Record extracts>
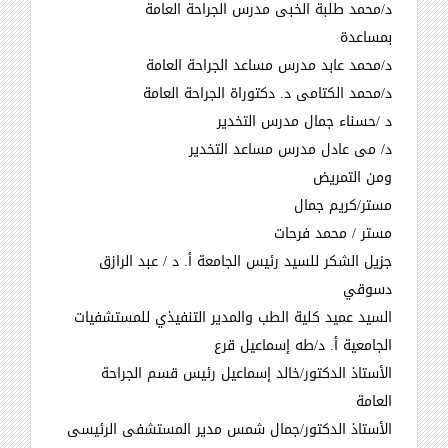
د/محمد طلبة الخبى مدرس الجراحة العامة
بمساعدة
د/محمد عابد مدرس مساعد الجراحة العامة
د/محمد الكتامى د. دكتوراة الجراحة العامة
د /حسناء جمال مدرس التخدير
د
/
مى عادل مدرس مساعد التخدير
ومن التمريض
مستر/كريم جمال
مستر / محمد فرحات
جزيل الشكر للسيد رئيس الجامعة أ. د / عبد الرازق
دسوقي
السيد عميد كلية الطب والمدير التنفيذي للمستشفيات
الجامعية أ. د/طه إسماعيل قرع
الأستاذ الدكتور/خالد إسماعيل رئيس قسم الجراحة
العامة
الأستاذ الدكتور/جمال شمس مدير المستشفى الرئيسى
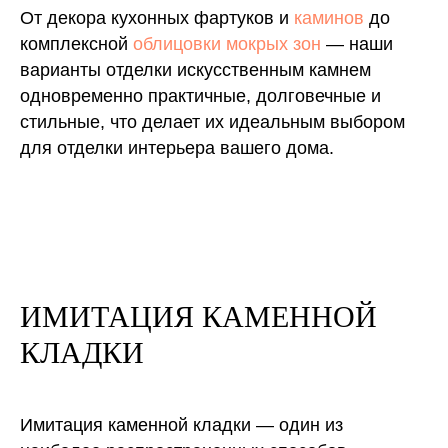
От декора кухонных фартуков и
каминов
до
комплексной
облицовки мокрых зон
— наши
варианты отделки искусственным камнем
одновременно практичные, долговечные и
стильные, что делает их идеальным выбором
для отделки интерьера вашего дома.
ИМИТАЦИЯ КАМЕННОЙ
КЛАДКИ
Имитация каменной кладки ― один из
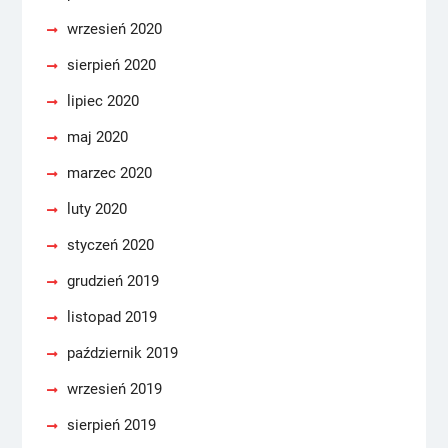
wrzesień 2020
sierpień 2020
lipiec 2020
maj 2020
marzec 2020
luty 2020
styczeń 2020
grudzień 2019
listopad 2019
październik 2019
wrzesień 2019
sierpień 2019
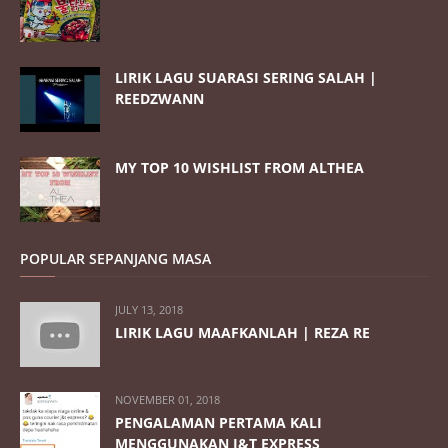
LIRIK LAGU SUARASI SERING SALAH |
REEDZWANN
MY TOP 10 WISHLIST FROM ALTHEA
POPULAR SEPANJANG MASA
JULY 13, 2018
LIRIK LAGU MAAFKANLAH | REZA RE
NOVEMBER 01, 2018
PENGALAMAN PERTAMA KALI
MENGGUNAKAN J&T EXPRESS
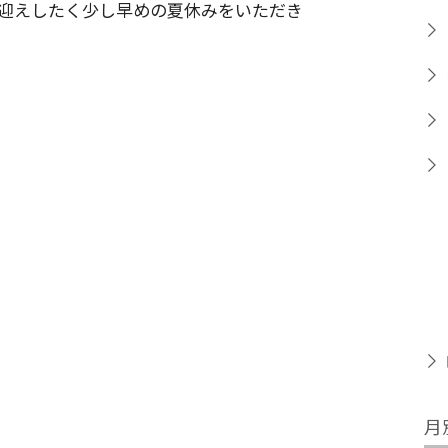
迎えしたく少し早めの夏休みをいただき
月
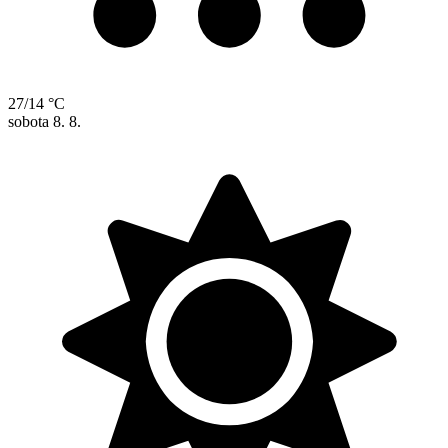
27/14 °C
sobota
8. 8.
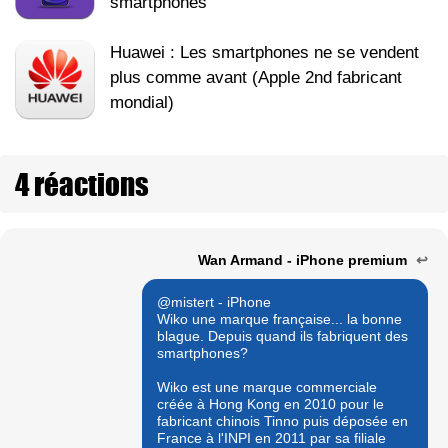
smartphones
Huawei : Les smartphones ne se vendent
plus comme avant (Apple 2nd fabricant
mondial)
4 réactions
Wan Armand - iPhone premium
↩
@mistert - iPhone
Wiko une marque française... la bonne
blague. Depuis quand ils fabriquent des
smartphones?
Wiko est une marque commerciale
créée à Hong Kong en 2010 pour le
fabricant chinois Tinno puis déposée en
France à l'INPI en 2011 par sa filiale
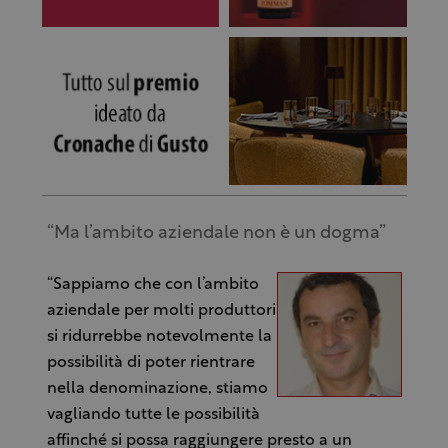
“Ma l’ambito aziendale non è un dogma”
“Sappiamo che con l’ambito
aziendale per molti produttori
si ridurrebbe notevolmente la
possibilità di poter rientrare
nella denominazione, stiamo
vagliando tutte le possibilità
affinché si possa raggiungere presto a un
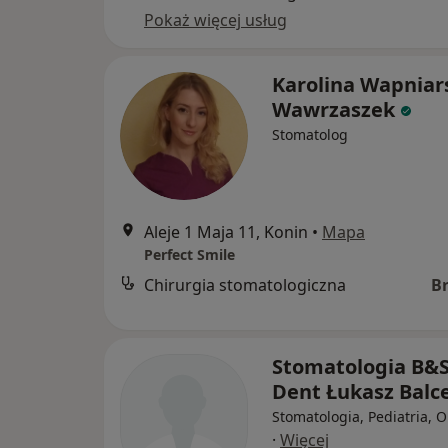
Pokaż więcej usług
Karolina Wapniar
Wawrzaszek
Stomatolog
Aleje 1 Maja 11, Konin
•
Mapa
Perfect Smile
Chirurgia stomatologiczna
B
Stomatologia B&S
Dent Łukasz Balc
Stomatologia, Pediatria, 
·
Więcej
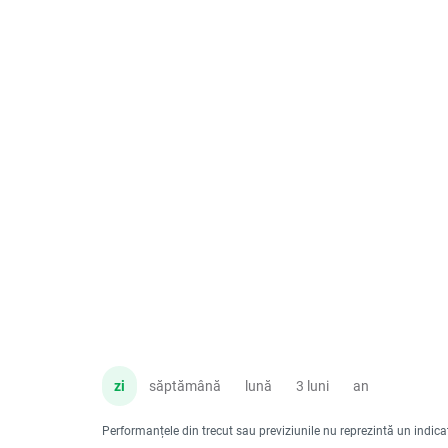
zi
săptămână
lună
3 luni
an
Performanțele din trecut sau previziunile nu reprezintă un indicator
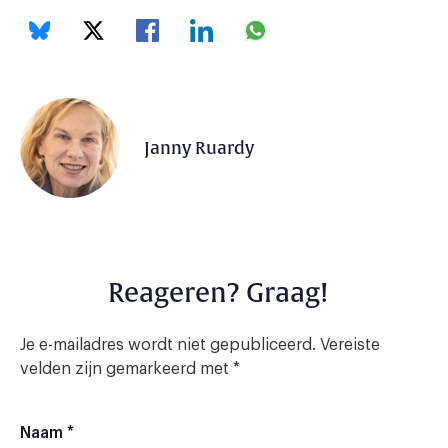
Janny Ruardy
Reageren? Graag!
Je e-mailadres wordt niet gepubliceerd.
Vereiste
velden zijn gemarkeerd met
*
Naam
*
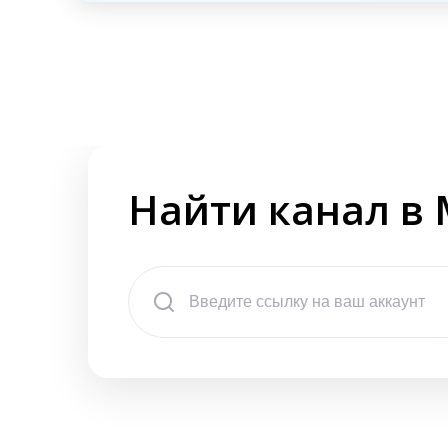
Найти канал в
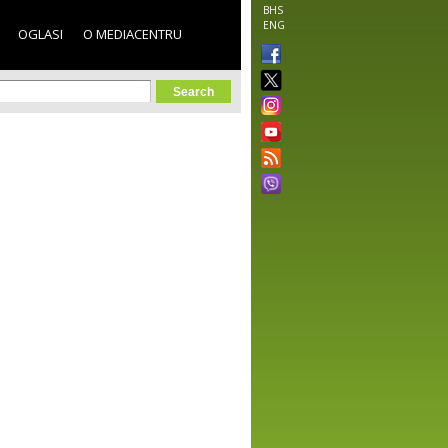
BHS
ENG
OGLASI
O MEDIACENTRU
orm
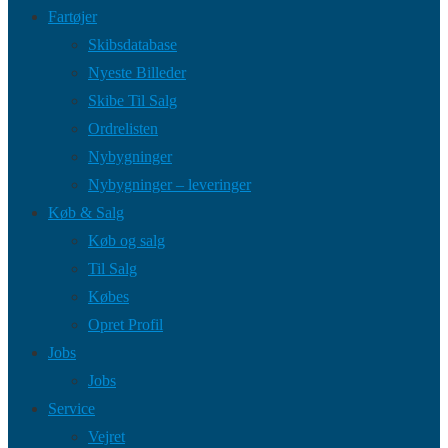
Fartøjer
Skibsdatabase
Nyeste Billeder
Skibe Til Salg
Ordrelisten
Nybygninger
Nybygninger – leveringer
Køb & Salg
Køb og salg
Til Salg
Købes
Opret Profil
Jobs
Jobs
Service
Vejret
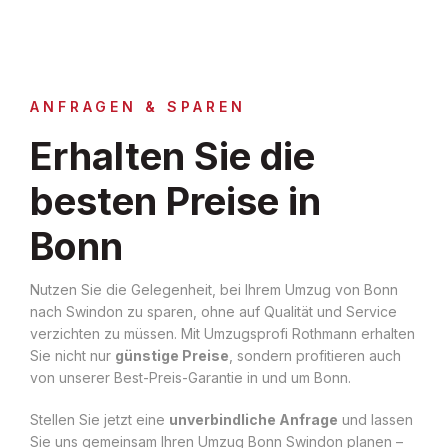
ANFRAGEN & SPAREN
Erhalten Sie die
besten Preise in
Bonn
Nutzen Sie die Gelegenheit, bei Ihrem Umzug von Bonn
nach Swindon zu sparen, ohne auf Qualität und Service
verzichten zu müssen. Mit Umzugsprofi Rothmann erhalten
Sie nicht nur
günstige Preise
, sondern profitieren auch
von unserer Best-Preis-Garantie in und um Bonn.
Stellen Sie jetzt eine
unverbindliche Anfrage
und lassen
Sie uns gemeinsam Ihren Umzug Bonn Swindon planen –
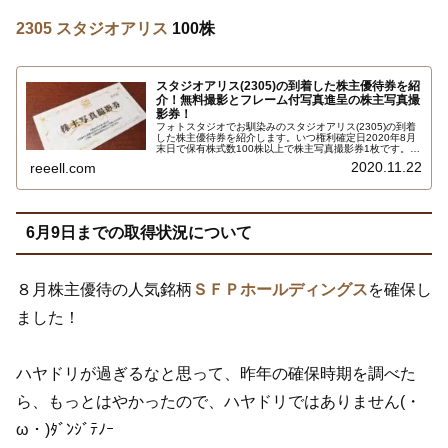
2305 スタジオアリス
100株
スタジオアリス(2305)の到着した株主優待券を紹
介！無料撮影とフレーム付写真進呈の株主写真撮
影券！
フォトスタジオでお馴染みのスタジオアリス(2305)の到着
した株主優待券を紹介します。いつ権利確定日2020年8月
末日で保有株式数100株以上で株主写真撮影券1枚です。撮
影料無料で四切写真プリント フレーム付、キャビネサイズ
2020.11.22
reeell.com
デザインフォト アクリルフレーム付、B3サイズポスター
のひとつを進呈する内容です…
6月9日までの取得状況について
８月株主優待の人気銘柄
ＳＦＰホールディングス
を確保し
ました！
ハヤドリが過ぎるなと思って、昨年の確保時期を調べた
ら、もっとはやかったので、ハヤドリではありません(・
ω・)ﾀﾞﾝｼﾞﾃﾉｰ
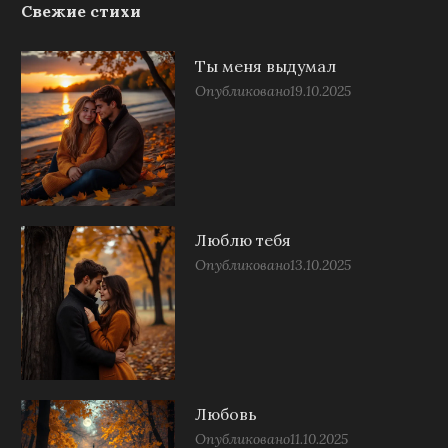
Свежие стихи
Ты меня выдумал
Опубликовано
19.10.2025
Люблю тебя
Опубликовано
13.10.2025
Любовь
Опубликовано
11.10.2025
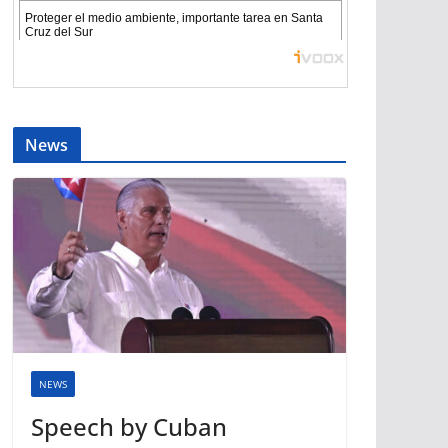
News
NEWS
Speech by Cuban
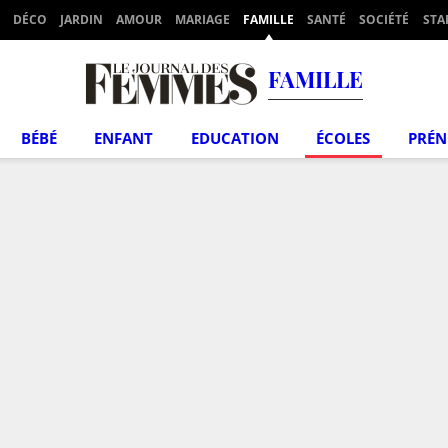
DÉCO
JARDIN
AMOUR
MARIAGE
FAMILLE
SANTÉ
SOCIÉTÉ
STA
FAMILLE
BÉBÉ
ENFANT
EDUCATION
ÉCOLES
PRÉ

Your assignment> Restate the entries above word for word, minus the pictures.

Solution to this task>
د/محمد طلبة الخبى مدرس الجراحة العامة
بمساعدة
د/محمد عابد مدرس مساعد الجراحة العامة
د/محمد الكتامى د. دكتوراة الجراحة العامة
د /حسناء جمال مدرس التخدير
د
/
مى عادل مدرس مساعد التخدير
ومن التمريض
مستر/كريم جمال
مستر / محمد فرحات
جزيل الشكر للسيد رئيس الجامعة أ. د / عبد الرازق
دسوقي
السيد عميد كلية الطب والمدير التنفيذي للمستشفيات
الجامعية أ. د/طه إسماعيل قرع
الأستاذ الدكتور/خالد إسماعيل رئيس قسم الجراحة
العامة
الأستاذ الدكتور/جمال شمس مدير المستشفى الرئيسى
От декора кухонных фартуков и
каминов
до
комплексной
облицовки мокрых зон
— наши
варианты отделки искусственным камнем
одновременно практичные, долговечные и
стильные, что делает их идеальным выбором
для отделки интерьера вашего дома.
ИМИТАЦИЯ КАМЕННОЙ
КЛАДКИ
Имитация каменной кладки ― один из
wrzesień 2020
sierpień 2020
lipiec 2020
maj 2020
marzec 2020
luty 2020
styczeń 2020
grudzień 2019
listopad 2019
październik 2019
wrzesień 2019
sierpień 2019
LIRIK LAGU SUARASI SERING SALAH |
REEDZWANN
MY TOP 10 WISHLIST FROM ALTHEA
POPULAR SEPANJANG MASA
JULY 13, 2018
LIRIK LAGU MAAFKANLAH | REZA RE
NOVEMBER 01, 2018
PENGALAMAN PERTAMA KALI
MENGGUNAKAN J&T EXPRESS
迎えしたく少し早めの夏休みをいただき
月
27/14 °C
sobota
8. 8.
smartphones
Huawei : Les smartphones ne se vendent
plus comme avant (Apple 2nd fabricant
mondial)
4 réactions
Wan Armand - iPhone premium
↩
@mistert - iPhone
Wiko une marque française... la bonne
blague. Depuis quand ils fabriquent des
smartphones?
Wiko est une marque commerciale
créée à Hong Kong en 2010 pour le
fabricant chinois Tinno puis déposée en
France à l'INPI en 2011 par sa filiale
“Ma l’ambito aziendale non è un dogma”
“Sappiamo che con l’ambito
aziendale per molti produttori
si ridurrebbe notevolmente la
possibilità di poter rientrare
nella denominazione, stiamo
vagliando tutte le possibilità
affinché si possa raggiungere presto a un
Pokaż więcej usług
Karolina Wapniar
Wawrzaszek
Stomatolog
Aleje 1 Maja 11, Konin
•
Mapa
Perfect Smile
Chirurgia stomatologiczna
B
Stomatologia B&S
Dent Łukasz Balc
Stomatologia, Pediatria, 
·
Więcej
zi
săptămână
lună
3 luni
an
Performanțele din trecut sau previziunile nu reprezintă un indicator
Janny Ruardy
Reageren? Graag!
Je e-mailadres wordt niet gepubliceerd.
Vereiste
velden zijn gemarkeerd met
*
Naam
*
Найти канал в
BHS
ENG
OGLASI
O MEDIACENTRU
orm
Fartøjer
Skibsdatabase
Nyeste Billeder
Skibe Til Salg
Ordrelisten
Nybygninger
Nybygninger – leveringer
Køb & Salg
Køb og salg
Til Salg
Købes
Opret Profil
Jobs
Jobs
Service
Vejret
ANFRAGEN & SPAREN
Erhalten Sie die
besten Preise in
Bonn
Nutzen Sie die Gelegenheit, bei Ihrem Umzug von Bonn
nach Swindon zu sparen, ohne auf Qualität und Service
verzichten zu müssen. Mit Umzugsprofi Rothmann erhalten
Sie nicht nur
günstige Preise
, sondern profitieren auch
von unserer Best-Preis-Garantie in und um Bonn.
Stellen Sie jetzt eine
unverbindliche Anfrage
und lassen
Sie uns gemeinsam Ihren Umzug Bonn Swindon planen –
2305 スタジオアリス
100株
スタジオアリス(2305)の到着した株主優待券を紹
介！無料撮影とフレーム付写真進呈の株主写真撮
影券！
フォトスタジオでお馴染みのスタジオアリス(2305)の到着
した株主優待券を紹介します。いつ権利確定日2020年8月
末日で保有株式数100株以上で株主写真撮影券1枚です。撮
影料無料で四切写真プリント フレーム付、キャビネサイズ
2020.11.22
reeell.com
デザインフォト アクリルフレーム付、B3サイズポスター
のひとつを進呈する内容です…
6月9日までの取得状況について
８月株主優待の人気銘柄
ＳＦＰホールディングス
を確保し
ました！
ハヤドリが過ぎるなと思って、昨年の確保時期を調べた
ら、もっとはやかったので、ハヤドリではありません(・
ω・)ﾀﾞﾝｼﾞﾃﾉｰ
Свежие стихи
Ты меня выдумал
Опубликовано
19.10.2025
Люблю тебя
Опубликовано
13.10.2025
Любовь
Опубликовано
11.10.2025
News
NEWS
Speech by Cuban
DÉCO
JARDIN
AMOUR
MARIAGE
FAMILLE
SANTÉ
SOCIÉTÉ
STA
FAMILLE
BÉBÉ
ENFANT
EDUCATION
ÉCOLES
PRÉ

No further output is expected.